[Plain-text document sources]
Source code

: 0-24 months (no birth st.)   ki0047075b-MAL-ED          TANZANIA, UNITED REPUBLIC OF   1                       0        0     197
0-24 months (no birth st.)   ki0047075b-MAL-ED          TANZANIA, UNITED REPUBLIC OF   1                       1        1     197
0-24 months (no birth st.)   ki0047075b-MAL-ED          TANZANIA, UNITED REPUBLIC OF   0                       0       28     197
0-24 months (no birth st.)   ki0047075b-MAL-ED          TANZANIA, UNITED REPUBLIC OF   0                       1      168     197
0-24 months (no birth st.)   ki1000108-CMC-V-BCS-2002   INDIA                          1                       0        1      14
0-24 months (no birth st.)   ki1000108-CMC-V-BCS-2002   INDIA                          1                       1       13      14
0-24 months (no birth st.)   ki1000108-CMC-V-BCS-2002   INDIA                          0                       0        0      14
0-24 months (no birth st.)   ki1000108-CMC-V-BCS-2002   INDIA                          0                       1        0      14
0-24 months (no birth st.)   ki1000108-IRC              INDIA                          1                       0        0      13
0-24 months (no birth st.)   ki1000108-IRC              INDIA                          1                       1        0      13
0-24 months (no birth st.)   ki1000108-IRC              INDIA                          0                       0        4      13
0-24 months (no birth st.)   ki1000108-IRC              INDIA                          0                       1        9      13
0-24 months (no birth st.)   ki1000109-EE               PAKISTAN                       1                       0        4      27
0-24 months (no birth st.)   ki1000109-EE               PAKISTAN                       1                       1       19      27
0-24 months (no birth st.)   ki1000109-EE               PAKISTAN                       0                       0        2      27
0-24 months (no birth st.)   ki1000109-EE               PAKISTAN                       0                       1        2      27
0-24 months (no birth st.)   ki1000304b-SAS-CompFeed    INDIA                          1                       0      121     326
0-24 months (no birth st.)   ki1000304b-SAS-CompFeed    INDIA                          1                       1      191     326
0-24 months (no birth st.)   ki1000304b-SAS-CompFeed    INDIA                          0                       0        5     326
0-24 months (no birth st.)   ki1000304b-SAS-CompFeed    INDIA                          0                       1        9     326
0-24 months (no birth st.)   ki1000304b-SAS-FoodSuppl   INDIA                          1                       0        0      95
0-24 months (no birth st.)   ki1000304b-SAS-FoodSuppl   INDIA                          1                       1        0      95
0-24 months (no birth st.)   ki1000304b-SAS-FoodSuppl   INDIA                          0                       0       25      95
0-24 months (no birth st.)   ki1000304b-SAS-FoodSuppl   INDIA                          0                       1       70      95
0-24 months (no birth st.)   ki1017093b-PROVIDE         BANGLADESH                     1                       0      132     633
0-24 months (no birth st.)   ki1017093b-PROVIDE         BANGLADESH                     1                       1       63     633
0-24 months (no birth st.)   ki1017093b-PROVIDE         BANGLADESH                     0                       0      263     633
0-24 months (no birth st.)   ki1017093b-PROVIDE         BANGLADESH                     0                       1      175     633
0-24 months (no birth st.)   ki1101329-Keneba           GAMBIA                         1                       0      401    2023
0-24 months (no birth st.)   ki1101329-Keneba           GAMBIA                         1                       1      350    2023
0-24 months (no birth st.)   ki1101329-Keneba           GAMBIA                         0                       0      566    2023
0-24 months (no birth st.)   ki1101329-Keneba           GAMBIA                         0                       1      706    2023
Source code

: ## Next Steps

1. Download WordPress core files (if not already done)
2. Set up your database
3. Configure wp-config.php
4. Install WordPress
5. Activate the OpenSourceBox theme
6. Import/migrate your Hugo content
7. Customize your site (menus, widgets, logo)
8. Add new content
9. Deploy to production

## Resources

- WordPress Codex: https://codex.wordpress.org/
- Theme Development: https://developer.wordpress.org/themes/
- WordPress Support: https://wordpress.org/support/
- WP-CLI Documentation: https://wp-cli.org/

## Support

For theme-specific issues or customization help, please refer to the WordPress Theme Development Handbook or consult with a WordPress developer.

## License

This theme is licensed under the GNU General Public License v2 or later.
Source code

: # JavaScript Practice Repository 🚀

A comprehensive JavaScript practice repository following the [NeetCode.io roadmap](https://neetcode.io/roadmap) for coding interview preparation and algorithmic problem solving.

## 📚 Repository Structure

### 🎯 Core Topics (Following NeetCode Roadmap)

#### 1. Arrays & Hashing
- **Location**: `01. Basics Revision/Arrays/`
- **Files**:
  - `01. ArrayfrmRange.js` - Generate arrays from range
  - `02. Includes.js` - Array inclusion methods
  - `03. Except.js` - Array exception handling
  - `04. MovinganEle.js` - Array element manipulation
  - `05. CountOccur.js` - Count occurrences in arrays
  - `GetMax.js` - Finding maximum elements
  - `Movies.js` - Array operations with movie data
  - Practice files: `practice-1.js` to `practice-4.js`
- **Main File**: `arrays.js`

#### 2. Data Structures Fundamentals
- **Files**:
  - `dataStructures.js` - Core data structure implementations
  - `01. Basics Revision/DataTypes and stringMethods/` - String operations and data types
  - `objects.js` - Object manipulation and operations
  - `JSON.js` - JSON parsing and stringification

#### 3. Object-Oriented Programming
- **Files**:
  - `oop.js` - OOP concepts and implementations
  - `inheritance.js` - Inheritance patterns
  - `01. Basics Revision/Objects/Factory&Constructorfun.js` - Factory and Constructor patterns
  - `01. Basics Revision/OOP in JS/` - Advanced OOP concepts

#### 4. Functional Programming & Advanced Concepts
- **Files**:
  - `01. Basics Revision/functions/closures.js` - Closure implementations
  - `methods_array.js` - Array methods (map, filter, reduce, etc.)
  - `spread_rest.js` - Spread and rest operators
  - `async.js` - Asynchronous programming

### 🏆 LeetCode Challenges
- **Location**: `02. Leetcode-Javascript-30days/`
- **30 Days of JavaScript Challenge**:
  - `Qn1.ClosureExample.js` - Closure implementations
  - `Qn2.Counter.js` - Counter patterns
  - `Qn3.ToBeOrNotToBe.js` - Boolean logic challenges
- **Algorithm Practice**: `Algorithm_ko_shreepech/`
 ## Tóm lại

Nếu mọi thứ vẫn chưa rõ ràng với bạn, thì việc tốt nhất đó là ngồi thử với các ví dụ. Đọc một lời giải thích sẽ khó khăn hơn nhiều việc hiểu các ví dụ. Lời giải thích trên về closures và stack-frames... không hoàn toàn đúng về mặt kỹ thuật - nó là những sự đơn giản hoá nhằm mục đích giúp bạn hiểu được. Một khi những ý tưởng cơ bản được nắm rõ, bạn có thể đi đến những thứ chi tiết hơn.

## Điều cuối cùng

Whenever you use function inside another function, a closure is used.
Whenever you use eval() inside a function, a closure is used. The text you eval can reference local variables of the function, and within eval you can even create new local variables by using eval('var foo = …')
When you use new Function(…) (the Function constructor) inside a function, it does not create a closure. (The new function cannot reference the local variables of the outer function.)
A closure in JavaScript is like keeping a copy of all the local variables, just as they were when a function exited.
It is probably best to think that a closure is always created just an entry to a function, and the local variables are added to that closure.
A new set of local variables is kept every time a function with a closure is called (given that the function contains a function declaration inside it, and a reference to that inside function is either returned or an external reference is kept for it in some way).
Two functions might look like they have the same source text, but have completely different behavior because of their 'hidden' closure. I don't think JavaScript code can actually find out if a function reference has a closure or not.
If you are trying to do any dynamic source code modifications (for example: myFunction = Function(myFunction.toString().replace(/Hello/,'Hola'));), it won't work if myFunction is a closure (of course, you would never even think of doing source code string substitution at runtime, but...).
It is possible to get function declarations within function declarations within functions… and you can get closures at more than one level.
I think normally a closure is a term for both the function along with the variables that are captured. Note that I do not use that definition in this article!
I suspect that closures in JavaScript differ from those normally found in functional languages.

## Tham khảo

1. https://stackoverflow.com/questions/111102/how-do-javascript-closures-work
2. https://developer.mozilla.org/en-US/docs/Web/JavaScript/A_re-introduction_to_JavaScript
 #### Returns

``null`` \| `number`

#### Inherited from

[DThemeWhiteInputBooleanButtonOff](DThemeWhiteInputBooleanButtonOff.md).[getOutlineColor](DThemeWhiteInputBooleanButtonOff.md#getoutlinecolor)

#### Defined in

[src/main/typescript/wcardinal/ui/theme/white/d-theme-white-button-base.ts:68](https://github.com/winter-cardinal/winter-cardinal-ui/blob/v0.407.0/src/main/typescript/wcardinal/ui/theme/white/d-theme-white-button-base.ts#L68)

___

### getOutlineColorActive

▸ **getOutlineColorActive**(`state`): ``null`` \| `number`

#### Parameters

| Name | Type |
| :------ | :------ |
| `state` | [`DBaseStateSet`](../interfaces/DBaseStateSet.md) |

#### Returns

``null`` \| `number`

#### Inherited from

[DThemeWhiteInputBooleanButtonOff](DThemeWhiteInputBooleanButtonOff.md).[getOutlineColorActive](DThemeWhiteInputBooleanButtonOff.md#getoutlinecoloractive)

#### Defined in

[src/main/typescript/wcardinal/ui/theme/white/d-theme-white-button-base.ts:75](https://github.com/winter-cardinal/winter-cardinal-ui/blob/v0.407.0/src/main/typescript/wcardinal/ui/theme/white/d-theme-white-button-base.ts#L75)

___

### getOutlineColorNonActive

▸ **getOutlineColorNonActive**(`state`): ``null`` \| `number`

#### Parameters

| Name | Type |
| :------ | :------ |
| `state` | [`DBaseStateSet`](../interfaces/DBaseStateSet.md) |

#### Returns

◆ **TASK GOAL**
Count the lines in the material above that contain the string "Advanced". Give only the number.

◆ **SOLVED PROBLEM**
2